Tuesday, September 16, 2008

I Want it Now

Scripture:
"The LORD is good to those who wait for Him, to the person who seeks Him. It is good that he waits silently for the salvation of the LORD." Lamentations 3:25-26

Observation:
We live in a society that is unlike any other in the history of the world. Everything is immediately available. From noodles to movies to information to account access; just about anything you want the moment you want it. And we have been taught to demand it. This verse strikes at the heart of one of our societies greatest failures, the ability to patiently endure self-sacrifice.

Application:
"You will have to wait." Just looking at those words on this screen incites inside of me an alarm like the drum beats of a warring tribe of natives. Very few things in life cause my temper to flair worse that waiting. It matters not what it is, I do not have the patience to wait. From red lights to people oblivious to the world of fast decisions; they all drive me nuts. I move fast, on purpose and with tenacity. That is my call. It is my gifting; my greatest asset. It is also the source of my greatest weakness.

Here is the problem with God, He is God and I am not. If I were to boil down most of my frustrations in life this would be their essence; God should serve me. My drive to fulfill the desires of my flesh fight to take the God of the universe and reduce Him to a "point and click" service designed to freely convenience my life.
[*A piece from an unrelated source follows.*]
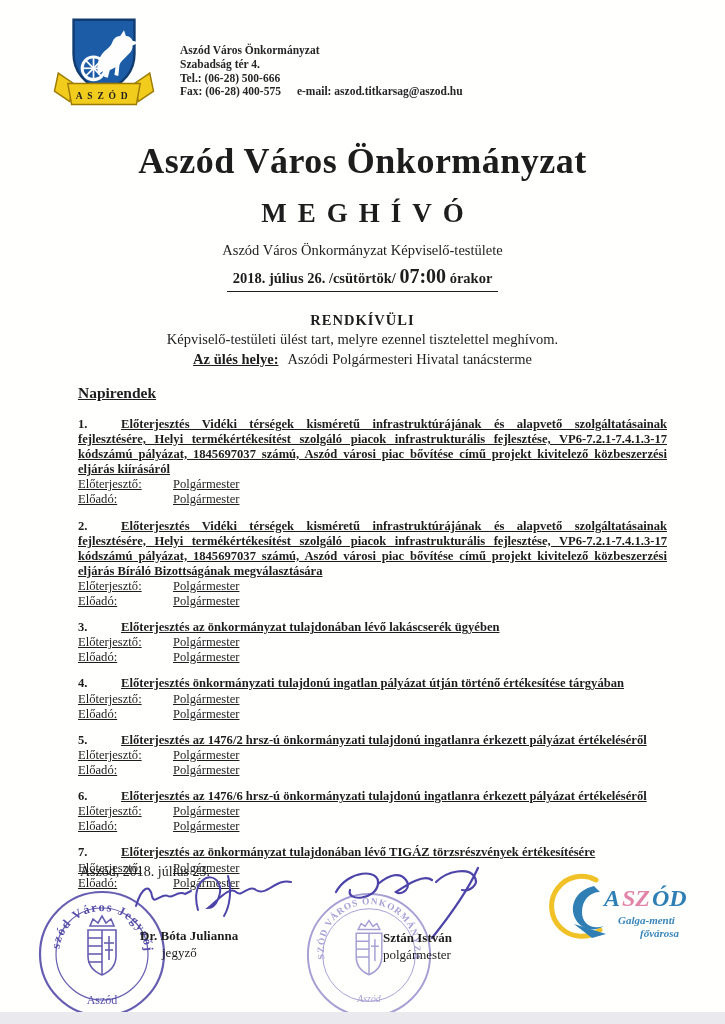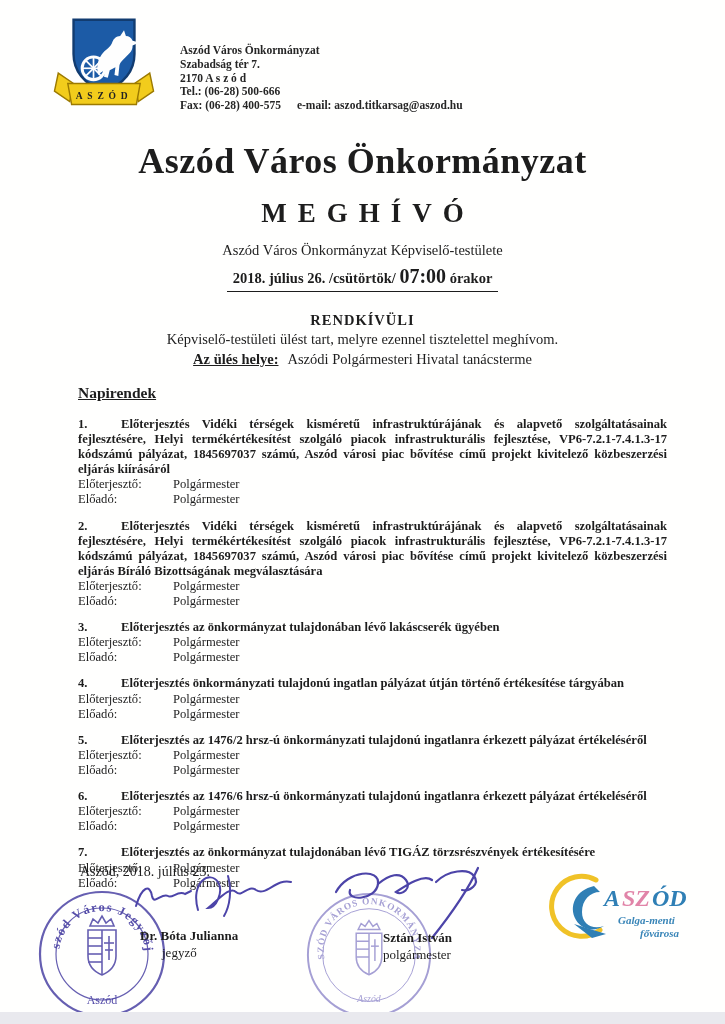"Szabadság tér 7." div { text: 7 -> 4 }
I wail out in agony anytime He delays on responding to a request.

Needless to say, this verse is destroying me on the inside. For whatever reason, the Holy Spirit is ripping me up on the inside as I fully come to know the devil that is inside of me. Who am I to question God? What manner of man would throw the fits that I throw over the things I throw them about? I'm a fool.

Prayer:
There is nothing I can say in defense of my actions. My guilt is obvious and its weight is bearing down on me. My patience is short. My temper is quick. My desire to have leaves me feeling like a small boy trying to restrain a horse with a piece of yarn. I'm lost as to where to go and what to do. I pray for Your mercy and Your enabling power to cover me. Thank You that You are a gracious God, slow to anger and full of mercy. Thank You for the redeeming work You did for me through Jesus' sacrifice. I am not happy with this area of my life. Patiently laboring in silence without reward brings out a side of me that quite honestly scares me. The man that I see when I am in a season of hardship, unnoticed labor or delayed gratification brings out a man in me that I can't control. I say and think things in those moments that astonish me. I have seen myself descend to a level I would have thought impossible. Let me bear this yoke now so that I may fully remove it when I am older. Protect me from my greatest adversary of all, me.